The Trojan Horse case, as it has come to be known here, is the first important test of a rarely used legal provision, unlike any in the United States, that allows victims to bring their own criminal charges if the government refuses.
More than unfinished business from the bloody past, the case carries broad implications for the South African criminal justice system, whose reputation for independence has been battered by a three-year-old state of emergency that has suspended most civil rights and left attorneys and judges little room to maneuver.
“We’ve got some very fine judges in this country, but they’ve got a problem: We’ve got some unfair laws and no bill of rights,” says Jules Browde, a veteran Johannesburg civil rights lawyer who is leading the Magmoeds’ prosecution team.
“Win or lose, this case will show the police that they are still subject to the law and that a private, ‘humble’ citizen can still bring them to account,” Browde says.
The central question before Judge Deneys Williamson here is: Did the officers manning Operation Ghost Vehicle use excessive force? And, if so, are the 11 police officers and two army soldiers guilty of murder?
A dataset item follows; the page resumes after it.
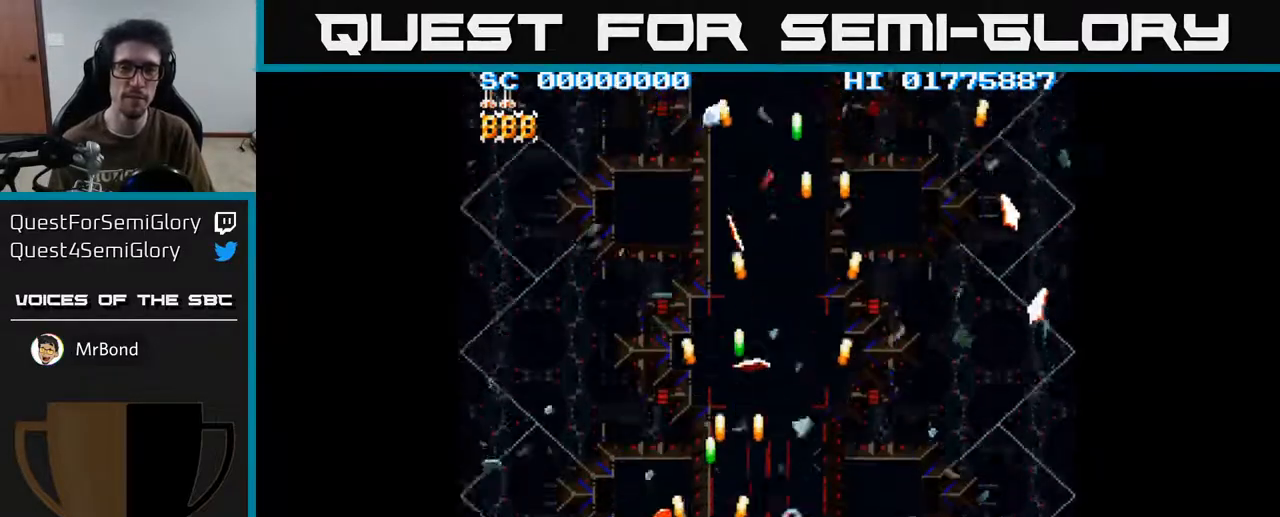
{"buttons": ["A", "DPAD_RIGHT"], "left_stick": "center", "right_stick": "center", "events": [[50, "DPAD_LEFT", "up"], [117, "DPAD_RIGHT", "down"]]}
His verdict is expected within days.
The private prosecutors argue that the police action, carried out on a street crowded with innocent bystanders and using a type of ammunition known to be deadly, was unreasonable by any measure of police conduct.
They point out that the police had other, less deadly methods of riot control at their disposal, such as tear gas and birdshot. The ammunition used, AAA buckshot, was considered more lethal than birdshot, and only a few days earlier a police directive from Pretoria had recommended that riot officers use nothing more deadly than fine birdshot in unrest situations.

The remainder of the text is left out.